Top of Supplied data

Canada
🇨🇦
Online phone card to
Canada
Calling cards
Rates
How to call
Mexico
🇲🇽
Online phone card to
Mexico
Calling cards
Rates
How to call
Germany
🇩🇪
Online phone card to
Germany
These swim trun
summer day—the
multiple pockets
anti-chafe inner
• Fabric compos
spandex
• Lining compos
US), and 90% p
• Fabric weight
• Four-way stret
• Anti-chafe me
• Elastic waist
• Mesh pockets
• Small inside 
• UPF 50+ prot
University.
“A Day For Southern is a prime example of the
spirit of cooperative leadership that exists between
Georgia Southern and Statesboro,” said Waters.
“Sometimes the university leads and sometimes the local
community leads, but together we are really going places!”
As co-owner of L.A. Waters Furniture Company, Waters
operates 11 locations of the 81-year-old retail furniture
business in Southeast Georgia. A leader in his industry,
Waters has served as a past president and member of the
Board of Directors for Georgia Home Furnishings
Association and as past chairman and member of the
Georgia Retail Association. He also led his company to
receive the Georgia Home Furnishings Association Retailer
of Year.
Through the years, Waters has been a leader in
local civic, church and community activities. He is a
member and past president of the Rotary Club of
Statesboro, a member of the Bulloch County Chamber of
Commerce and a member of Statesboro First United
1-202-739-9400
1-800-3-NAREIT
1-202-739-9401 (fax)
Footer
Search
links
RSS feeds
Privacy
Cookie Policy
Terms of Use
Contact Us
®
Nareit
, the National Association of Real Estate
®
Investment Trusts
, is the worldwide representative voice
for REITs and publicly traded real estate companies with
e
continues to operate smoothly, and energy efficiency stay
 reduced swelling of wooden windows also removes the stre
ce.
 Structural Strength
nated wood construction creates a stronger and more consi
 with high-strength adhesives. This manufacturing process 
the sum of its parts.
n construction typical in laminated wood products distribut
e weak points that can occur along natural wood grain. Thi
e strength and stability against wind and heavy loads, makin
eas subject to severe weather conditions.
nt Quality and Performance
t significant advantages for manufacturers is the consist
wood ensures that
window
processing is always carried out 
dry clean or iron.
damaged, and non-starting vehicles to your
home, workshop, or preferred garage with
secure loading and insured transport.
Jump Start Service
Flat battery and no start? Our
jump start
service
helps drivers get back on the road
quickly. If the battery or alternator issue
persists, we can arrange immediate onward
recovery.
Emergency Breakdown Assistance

Bottom of Supplied data

Assigned task
What lines of the data contain the string "with"? List them.

Solution to the problem
for REITs and publicly traded real estate companies with
 with high-strength adhesives. This manufacturing process 
home, workshop, or preferred garage with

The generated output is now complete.